### Task objective
When a line in the records contains the string "tail", copy that line.

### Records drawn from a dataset
···
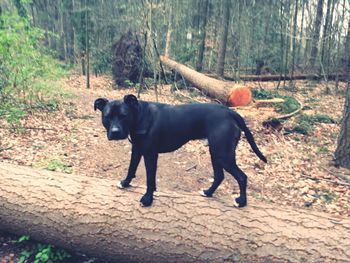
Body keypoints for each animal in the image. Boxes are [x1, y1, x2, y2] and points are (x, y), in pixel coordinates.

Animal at [94, 95, 266, 208]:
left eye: (124, 115)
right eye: (107, 116)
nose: (115, 132)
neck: (139, 115)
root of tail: (231, 112)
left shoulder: (150, 154)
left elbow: (150, 179)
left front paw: (147, 199)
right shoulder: (137, 149)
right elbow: (131, 168)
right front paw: (125, 183)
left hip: (222, 154)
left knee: (242, 177)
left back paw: (241, 202)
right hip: (216, 153)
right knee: (219, 175)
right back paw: (208, 192)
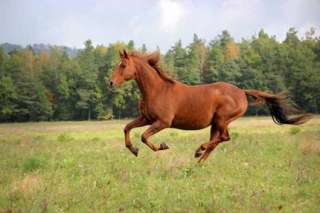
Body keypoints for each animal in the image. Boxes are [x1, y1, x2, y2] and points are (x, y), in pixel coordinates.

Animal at [108, 50, 312, 163]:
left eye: (123, 65)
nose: (110, 82)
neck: (157, 89)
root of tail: (241, 92)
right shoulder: (146, 118)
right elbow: (127, 128)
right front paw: (133, 150)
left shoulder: (163, 122)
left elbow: (143, 136)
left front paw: (162, 146)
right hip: (217, 122)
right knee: (218, 140)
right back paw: (198, 161)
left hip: (222, 119)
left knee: (223, 138)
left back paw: (199, 150)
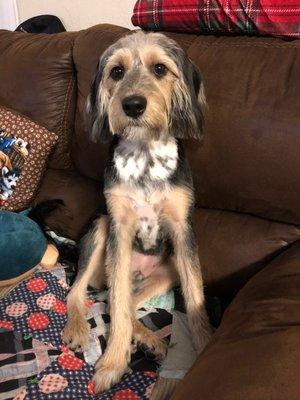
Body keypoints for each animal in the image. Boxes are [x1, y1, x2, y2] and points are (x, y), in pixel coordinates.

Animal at [61, 30, 211, 394]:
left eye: (160, 68)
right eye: (116, 72)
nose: (132, 105)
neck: (144, 156)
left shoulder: (183, 232)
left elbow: (195, 299)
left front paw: (205, 348)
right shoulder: (119, 227)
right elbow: (113, 306)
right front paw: (113, 363)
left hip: (166, 270)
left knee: (129, 305)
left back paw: (151, 341)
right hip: (100, 231)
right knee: (82, 293)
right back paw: (79, 328)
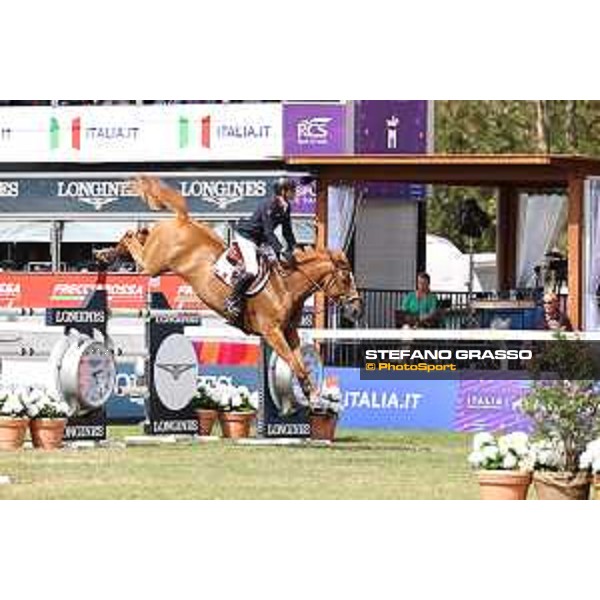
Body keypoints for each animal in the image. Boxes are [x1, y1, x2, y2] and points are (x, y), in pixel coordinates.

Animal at [96, 178, 360, 404]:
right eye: (345, 278)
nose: (356, 310)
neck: (286, 288)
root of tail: (183, 219)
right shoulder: (272, 332)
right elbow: (295, 364)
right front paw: (314, 397)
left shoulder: (289, 331)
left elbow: (301, 364)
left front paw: (313, 395)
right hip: (152, 265)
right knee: (133, 241)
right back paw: (104, 254)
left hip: (156, 259)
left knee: (138, 235)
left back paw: (105, 254)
···
### Finished exercise
root of tail: (231, 112)
root of tail: (241, 92)
root of tail: (183, 219)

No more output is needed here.